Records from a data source
========================================================================

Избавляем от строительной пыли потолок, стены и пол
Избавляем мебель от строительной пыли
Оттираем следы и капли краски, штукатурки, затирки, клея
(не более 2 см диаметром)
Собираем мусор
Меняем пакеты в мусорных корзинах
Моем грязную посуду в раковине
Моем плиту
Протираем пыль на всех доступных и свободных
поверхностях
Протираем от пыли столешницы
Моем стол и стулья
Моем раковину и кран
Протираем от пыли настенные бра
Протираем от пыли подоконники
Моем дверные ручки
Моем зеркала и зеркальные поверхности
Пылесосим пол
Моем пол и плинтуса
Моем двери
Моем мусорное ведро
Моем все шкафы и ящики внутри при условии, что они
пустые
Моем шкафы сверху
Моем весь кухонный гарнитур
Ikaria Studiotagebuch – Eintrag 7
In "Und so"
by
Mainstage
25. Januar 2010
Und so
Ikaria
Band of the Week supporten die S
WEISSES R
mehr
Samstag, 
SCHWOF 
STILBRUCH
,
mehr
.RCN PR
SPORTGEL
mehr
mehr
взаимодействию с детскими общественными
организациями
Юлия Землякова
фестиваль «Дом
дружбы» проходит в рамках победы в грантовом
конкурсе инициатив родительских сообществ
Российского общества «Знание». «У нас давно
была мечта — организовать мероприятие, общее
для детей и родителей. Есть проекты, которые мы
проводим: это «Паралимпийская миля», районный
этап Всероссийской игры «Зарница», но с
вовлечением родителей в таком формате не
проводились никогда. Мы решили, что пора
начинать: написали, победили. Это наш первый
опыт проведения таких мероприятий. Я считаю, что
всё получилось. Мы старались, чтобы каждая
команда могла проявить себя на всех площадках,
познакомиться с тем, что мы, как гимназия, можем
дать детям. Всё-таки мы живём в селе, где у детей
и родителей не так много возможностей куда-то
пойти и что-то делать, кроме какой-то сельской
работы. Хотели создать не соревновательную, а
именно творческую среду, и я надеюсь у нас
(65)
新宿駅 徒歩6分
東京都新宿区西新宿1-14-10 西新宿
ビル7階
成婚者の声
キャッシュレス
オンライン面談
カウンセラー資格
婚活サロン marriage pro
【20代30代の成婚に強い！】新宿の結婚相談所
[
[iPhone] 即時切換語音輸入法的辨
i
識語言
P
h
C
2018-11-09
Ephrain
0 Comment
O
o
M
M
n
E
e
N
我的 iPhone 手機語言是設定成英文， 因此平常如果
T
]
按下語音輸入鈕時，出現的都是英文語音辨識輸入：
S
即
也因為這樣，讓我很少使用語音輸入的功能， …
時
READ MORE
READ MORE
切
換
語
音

========================================================================

Exercise instructions
Reproduce every line of the data above word for word, keeping each line as it appears.

Answer to this task
Избавляем от строительной пыли потолок, стены и пол
Избавляем мебель от строительной пыли
Оттираем следы и капли краски, штукатурки, затирки, клея
(не более 2 см диаметром)
Собираем мусор
Меняем пакеты в мусорных корзинах
Моем грязную посуду в раковине
Моем плиту
Протираем пыль на всех доступных и свободных
поверхностях
Протираем от пыли столешницы
Моем стол и стулья
Моем раковину и кран
Протираем от пыли настенные бра
Протираем от пыли подоконники
Моем дверные ручки
Моем зеркала и зеркальные поверхности
Пылесосим пол
Моем пол и плинтуса
Моем двери
Моем мусорное ведро
Моем все шкафы и ящики внутри при условии, что они
пустые
Моем шкафы сверху
Моем весь кухонный гарнитур
Ikaria Studiotagebuch – Eintrag 7
In "Und so"
by
Mainstage
25. Januar 2010
Und so
Ikaria
Band of the Week supporten die S
WEISSES R
mehr
Samstag, 
SCHWOF 
STILBRUCH
,
mehr
.RCN PR
SPORTGEL
mehr
mehr
взаимодействию с детскими общественными
организациями
Юлия Землякова
фестиваль «Дом
дружбы» проходит в рамках победы в грантовом
конкурсе инициатив родительских сообществ
Российского общества «Знание». «У нас давно
была мечта — организовать мероприятие, общее
для детей и родителей. Есть проекты, которые мы
проводим: это «Паралимпийская миля», районный
этап Всероссийской игры «Зарница», но с
вовлечением родителей в таком формате не
проводились никогда. Мы решили, что пора
начинать: написали, победили. Это наш первый
опыт проведения таких мероприятий. Я считаю, что
всё получилось. Мы старались, чтобы каждая
команда могла проявить себя на всех площадках,
познакомиться с тем, что мы, как гимназия, можем
дать детям. Всё-таки мы живём в селе, где у детей
и родителей не так много возможностей куда-то
пойти и что-то делать, кроме какой-то сельской
работы. Хотели создать не соревновательную, а
именно творческую среду, и я надеюсь у нас
(65)
新宿駅 徒歩6分
東京都新宿区西新宿1-14-10 西新宿
ビル7階
成婚者の声
キャッシュレス
オンライン面談
カウンセラー資格
婚活サロン marriage pro
【20代30代の成婚に強い！】新宿の結婚相談所
[
[iPhone] 即時切換語音輸入法的辨
i
識語言
P
h
C
2018-11-09
Ephrain
0 Comment
O
o
M
M
n
E
e
N
我的 iPhone 手機語言是設定成英文， 因此平常如果
T
]
按下語音輸入鈕時，出現的都是英文語音辨識輸入：
S
即
也因為這樣，讓我很少使用語音輸入的功能， …
時
READ MORE
READ MORE
切
換
語
音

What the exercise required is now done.